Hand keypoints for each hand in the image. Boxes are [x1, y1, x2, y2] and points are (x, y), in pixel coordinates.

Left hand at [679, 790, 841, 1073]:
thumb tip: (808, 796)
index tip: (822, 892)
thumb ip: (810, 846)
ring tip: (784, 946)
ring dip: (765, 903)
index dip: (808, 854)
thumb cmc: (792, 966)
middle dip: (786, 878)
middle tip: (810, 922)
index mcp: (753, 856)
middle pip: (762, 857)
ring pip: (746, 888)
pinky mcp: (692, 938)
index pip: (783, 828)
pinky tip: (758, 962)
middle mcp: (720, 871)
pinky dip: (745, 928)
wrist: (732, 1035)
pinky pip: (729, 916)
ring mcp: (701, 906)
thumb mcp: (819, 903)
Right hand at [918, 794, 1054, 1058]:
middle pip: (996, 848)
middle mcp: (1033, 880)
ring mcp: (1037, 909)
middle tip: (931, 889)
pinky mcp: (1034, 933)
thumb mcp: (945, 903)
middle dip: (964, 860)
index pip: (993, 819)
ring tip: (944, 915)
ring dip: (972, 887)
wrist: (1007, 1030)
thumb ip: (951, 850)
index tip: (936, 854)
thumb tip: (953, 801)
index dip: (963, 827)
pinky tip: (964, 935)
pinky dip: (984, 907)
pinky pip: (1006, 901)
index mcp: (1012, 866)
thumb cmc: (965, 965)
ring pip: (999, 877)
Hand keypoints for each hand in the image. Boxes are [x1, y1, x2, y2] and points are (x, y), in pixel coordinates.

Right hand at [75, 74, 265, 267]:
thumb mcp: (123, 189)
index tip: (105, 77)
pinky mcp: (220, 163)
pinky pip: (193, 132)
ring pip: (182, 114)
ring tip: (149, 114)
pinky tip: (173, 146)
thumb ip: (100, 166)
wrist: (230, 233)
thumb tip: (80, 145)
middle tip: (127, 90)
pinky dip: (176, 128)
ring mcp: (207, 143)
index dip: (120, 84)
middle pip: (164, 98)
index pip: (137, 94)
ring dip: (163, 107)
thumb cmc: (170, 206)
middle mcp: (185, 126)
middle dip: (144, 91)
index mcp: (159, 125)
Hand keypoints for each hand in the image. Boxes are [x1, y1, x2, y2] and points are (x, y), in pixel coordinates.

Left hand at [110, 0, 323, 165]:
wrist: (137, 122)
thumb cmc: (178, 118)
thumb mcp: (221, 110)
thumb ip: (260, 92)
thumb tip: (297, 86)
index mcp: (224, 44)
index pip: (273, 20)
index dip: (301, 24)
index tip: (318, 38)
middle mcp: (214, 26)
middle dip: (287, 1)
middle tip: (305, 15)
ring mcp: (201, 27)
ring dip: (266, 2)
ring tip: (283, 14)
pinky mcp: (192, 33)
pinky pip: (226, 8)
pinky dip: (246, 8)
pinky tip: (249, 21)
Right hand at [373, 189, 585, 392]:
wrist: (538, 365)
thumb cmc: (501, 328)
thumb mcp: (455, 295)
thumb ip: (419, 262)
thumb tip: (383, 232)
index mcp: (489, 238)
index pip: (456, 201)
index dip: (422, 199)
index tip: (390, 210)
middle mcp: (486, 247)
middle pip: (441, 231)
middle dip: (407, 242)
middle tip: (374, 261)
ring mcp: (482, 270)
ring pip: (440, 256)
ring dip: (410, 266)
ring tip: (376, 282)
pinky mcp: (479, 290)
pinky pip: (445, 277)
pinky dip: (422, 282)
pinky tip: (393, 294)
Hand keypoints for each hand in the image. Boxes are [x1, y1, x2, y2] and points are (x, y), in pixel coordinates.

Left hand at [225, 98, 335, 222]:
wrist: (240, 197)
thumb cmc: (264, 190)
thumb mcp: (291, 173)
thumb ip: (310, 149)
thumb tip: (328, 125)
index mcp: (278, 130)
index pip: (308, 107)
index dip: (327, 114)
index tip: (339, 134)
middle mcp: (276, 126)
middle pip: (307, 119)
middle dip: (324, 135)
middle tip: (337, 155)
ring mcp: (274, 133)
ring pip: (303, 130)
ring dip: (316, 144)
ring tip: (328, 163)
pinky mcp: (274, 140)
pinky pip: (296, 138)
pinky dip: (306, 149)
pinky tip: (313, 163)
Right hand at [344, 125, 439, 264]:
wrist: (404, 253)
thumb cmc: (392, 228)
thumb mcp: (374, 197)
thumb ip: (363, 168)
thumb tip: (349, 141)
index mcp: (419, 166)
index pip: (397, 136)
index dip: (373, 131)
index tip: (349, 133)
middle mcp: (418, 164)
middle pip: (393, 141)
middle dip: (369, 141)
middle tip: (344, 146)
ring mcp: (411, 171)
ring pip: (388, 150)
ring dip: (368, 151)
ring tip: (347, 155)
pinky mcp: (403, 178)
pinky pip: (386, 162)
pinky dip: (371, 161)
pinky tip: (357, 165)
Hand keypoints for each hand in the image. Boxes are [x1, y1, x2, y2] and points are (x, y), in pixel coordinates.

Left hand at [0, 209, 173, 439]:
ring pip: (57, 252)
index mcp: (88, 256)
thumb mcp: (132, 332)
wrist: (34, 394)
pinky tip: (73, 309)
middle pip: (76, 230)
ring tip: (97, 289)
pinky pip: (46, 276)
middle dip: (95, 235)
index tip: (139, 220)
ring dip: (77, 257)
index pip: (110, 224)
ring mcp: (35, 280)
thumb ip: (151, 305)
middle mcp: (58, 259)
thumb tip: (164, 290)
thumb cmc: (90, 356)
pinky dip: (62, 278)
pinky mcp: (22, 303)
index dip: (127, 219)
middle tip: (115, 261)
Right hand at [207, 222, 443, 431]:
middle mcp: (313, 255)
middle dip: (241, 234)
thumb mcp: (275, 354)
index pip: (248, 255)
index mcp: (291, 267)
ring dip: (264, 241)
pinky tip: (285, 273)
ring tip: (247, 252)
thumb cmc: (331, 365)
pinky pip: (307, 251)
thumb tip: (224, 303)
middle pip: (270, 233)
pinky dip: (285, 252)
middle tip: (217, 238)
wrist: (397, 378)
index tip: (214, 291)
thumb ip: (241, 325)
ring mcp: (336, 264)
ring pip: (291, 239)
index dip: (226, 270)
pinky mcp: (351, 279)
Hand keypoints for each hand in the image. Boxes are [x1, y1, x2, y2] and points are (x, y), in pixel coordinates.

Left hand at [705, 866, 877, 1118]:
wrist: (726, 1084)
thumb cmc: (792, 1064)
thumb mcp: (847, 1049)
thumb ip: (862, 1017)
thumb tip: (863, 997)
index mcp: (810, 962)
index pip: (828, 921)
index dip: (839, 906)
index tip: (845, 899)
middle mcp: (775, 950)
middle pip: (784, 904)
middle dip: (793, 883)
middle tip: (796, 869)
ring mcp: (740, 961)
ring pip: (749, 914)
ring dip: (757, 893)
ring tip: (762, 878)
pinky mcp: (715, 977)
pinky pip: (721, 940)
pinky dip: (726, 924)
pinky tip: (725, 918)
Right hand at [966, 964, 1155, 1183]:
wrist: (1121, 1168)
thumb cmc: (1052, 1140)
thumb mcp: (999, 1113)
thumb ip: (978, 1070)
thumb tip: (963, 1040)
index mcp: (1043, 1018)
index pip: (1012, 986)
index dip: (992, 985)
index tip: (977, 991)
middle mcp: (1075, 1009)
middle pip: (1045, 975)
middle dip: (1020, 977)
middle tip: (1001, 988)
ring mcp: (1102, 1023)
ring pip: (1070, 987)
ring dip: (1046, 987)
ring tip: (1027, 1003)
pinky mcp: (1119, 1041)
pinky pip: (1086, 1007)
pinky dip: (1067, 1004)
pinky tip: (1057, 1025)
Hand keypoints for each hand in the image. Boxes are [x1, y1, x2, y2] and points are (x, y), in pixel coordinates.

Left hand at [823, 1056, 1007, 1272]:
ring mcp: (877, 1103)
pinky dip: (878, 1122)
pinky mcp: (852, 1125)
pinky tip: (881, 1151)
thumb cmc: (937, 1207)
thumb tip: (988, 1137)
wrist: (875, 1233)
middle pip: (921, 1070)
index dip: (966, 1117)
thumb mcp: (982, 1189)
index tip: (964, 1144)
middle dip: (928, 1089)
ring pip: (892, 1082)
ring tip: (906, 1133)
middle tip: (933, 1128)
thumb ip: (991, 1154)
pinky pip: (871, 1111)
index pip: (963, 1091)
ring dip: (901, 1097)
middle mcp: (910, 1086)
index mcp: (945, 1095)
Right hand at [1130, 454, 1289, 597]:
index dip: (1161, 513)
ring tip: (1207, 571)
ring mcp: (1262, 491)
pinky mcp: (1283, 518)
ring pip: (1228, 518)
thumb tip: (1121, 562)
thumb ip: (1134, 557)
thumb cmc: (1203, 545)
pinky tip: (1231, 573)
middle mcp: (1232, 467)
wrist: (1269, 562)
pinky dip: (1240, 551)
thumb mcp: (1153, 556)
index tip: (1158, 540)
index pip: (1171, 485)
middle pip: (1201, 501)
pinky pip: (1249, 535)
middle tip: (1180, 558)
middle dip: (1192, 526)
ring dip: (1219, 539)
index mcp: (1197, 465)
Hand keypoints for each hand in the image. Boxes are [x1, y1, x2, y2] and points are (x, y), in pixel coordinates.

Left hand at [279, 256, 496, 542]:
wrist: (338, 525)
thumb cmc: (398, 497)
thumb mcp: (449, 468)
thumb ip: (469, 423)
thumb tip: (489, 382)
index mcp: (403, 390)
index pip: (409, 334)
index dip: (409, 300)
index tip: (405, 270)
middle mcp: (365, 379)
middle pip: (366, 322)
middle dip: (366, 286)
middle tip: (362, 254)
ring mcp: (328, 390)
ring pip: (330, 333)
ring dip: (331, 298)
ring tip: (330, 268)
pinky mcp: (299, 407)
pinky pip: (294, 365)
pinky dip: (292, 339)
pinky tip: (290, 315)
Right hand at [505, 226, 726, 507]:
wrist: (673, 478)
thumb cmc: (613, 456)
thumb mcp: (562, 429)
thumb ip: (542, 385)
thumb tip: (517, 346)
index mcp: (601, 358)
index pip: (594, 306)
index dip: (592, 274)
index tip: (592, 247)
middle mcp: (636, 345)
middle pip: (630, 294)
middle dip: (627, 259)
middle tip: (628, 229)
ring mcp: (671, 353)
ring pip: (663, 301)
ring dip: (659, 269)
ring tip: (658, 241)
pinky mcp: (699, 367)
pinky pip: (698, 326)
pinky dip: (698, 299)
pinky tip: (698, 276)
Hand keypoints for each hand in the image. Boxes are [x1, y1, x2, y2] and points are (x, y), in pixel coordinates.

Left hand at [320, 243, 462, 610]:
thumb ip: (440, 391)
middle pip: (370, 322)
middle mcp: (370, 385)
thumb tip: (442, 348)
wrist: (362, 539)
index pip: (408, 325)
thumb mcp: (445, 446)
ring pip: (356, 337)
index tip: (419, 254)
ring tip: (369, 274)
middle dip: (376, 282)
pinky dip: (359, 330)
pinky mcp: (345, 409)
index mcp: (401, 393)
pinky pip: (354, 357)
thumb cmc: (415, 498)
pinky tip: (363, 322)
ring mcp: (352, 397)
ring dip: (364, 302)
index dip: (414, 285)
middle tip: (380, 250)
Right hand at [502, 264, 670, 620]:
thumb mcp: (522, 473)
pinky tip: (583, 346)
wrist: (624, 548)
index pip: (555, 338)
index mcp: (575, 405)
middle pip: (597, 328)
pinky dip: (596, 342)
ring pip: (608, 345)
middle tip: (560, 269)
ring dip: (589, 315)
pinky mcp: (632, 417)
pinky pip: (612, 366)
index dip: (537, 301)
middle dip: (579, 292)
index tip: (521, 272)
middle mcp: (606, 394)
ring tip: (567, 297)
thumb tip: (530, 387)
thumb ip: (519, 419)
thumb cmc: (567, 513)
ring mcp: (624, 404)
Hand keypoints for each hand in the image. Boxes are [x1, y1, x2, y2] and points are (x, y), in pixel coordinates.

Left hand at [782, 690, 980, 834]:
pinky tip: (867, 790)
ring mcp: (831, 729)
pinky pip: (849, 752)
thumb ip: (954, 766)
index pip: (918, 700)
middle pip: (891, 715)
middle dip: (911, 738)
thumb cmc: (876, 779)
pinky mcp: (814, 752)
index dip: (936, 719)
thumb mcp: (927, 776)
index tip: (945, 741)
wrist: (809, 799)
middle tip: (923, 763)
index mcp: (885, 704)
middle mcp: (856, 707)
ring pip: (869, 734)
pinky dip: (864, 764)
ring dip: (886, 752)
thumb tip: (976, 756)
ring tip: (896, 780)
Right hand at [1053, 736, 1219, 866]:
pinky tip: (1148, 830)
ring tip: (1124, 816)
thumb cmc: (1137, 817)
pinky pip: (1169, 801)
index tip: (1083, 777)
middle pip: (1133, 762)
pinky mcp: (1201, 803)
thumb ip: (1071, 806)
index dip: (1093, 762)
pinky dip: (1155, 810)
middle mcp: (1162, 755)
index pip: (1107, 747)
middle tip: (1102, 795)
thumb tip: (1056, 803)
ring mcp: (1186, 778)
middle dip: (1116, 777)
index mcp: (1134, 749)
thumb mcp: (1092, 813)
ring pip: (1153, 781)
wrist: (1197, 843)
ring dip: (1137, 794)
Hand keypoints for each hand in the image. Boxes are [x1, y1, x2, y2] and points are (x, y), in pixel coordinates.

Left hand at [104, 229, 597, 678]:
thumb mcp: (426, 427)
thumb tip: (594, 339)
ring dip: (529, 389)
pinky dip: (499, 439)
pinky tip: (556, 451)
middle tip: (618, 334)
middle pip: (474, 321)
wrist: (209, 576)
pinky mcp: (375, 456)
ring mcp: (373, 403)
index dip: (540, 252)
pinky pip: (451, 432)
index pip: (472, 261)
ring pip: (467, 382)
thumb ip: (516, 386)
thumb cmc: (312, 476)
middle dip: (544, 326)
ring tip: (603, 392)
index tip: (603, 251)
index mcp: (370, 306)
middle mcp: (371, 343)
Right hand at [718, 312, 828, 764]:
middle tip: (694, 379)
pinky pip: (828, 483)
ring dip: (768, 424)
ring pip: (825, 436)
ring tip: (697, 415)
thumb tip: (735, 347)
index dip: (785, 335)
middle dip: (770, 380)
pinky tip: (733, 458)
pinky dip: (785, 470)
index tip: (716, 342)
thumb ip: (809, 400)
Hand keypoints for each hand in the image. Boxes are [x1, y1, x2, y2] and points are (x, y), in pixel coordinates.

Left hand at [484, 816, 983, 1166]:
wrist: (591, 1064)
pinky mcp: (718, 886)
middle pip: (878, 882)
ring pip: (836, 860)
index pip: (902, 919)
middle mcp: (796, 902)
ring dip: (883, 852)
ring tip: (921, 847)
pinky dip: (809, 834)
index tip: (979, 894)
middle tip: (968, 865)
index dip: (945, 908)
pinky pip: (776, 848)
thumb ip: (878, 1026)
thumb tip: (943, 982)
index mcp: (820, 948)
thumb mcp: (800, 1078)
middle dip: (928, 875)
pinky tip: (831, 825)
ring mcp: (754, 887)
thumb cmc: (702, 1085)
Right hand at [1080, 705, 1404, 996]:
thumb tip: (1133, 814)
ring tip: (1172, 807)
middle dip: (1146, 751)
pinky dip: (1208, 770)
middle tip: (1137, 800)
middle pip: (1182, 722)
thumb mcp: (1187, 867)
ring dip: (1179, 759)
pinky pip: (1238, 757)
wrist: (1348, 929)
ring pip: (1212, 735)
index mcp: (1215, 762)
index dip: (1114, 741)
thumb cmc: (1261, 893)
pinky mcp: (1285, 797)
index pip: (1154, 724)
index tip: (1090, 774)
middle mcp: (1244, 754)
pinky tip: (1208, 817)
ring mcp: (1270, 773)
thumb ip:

ASSIGNMENT
Of the entries listed above, reproduce only the lines starting at the line containing "pinky pip: (776, 848)" and ending at the line containing "pinky dip: (1208, 770)". Include both, exactly as they stand.

SOLUTION BELOW
pinky pip: (776, 848)
thumb ip: (878, 1026)
thumb tip: (943, 982)
index mcp: (820, 948)
thumb mcp: (800, 1078)
middle dip: (928, 875)
pinky tip: (831, 825)
ring mcp: (754, 887)
thumb cmc: (702, 1085)
Right hand at [1080, 705, 1404, 996]:
thumb tip: (1133, 814)
ring tip: (1172, 807)
middle dip: (1146, 751)
pinky dip: (1208, 770)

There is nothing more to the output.